[[ Material to process, beginning ]]
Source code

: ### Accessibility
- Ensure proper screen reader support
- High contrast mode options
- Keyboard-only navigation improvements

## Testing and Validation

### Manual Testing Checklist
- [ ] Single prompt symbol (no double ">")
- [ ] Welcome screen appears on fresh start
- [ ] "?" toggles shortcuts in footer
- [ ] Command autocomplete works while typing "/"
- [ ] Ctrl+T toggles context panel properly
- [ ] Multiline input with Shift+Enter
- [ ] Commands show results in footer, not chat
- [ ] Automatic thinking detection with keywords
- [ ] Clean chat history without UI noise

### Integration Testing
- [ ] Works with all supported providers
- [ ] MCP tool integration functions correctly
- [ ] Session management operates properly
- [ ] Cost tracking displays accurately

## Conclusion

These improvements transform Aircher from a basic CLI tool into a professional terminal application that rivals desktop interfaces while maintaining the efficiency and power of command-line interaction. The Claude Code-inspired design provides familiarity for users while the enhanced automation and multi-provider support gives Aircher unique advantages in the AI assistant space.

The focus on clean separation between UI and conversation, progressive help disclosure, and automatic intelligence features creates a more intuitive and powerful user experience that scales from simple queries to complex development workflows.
[[ Material to process, end ]]
-- Task to complete --
Reproduce the entries above, changing every occurrence of "footer" to "status bar" and leaving everything else as it is.

-- Problem solution --
Source code

: ### Accessibility
- Ensure proper screen reader support
- High contrast mode options
- Keyboard-only navigation improvements

## Testing and Validation

### Manual Testing Checklist
- [ ] Single prompt symbol (no double ">")
- [ ] Welcome screen appears on fresh start
- [ ] "?" toggles shortcuts in status bar
- [ ] Command autocomplete works while typing "/"
- [ ] Ctrl+T toggles context panel properly
- [ ] Multiline input with Shift+Enter
- [ ] Commands show results in status bar, not chat
- [ ] Automatic thinking detection with keywords
- [ ] Clean chat history without UI noise

### Integration Testing
- [ ] Works with all supported providers
- [ ] MCP tool integration functions correctly
- [ ] Session management operates properly
- [ ] Cost tracking displays accurately

## Conclusion

These improvements transform Aircher from a basic CLI tool into a professional terminal application that rivals desktop interfaces while maintaining the efficiency and power of command-line interaction. The Claude Code-inspired design provides familiarity for users while the enhanced automation and multi-provider support gives Aircher unique advantages in the AI assistant space.

The focus on clean separation between UI and conversation, progressive help disclosure, and automatic intelligence features creates a more intuitive and powerful user experience that scales from simple queries to complex development workflows.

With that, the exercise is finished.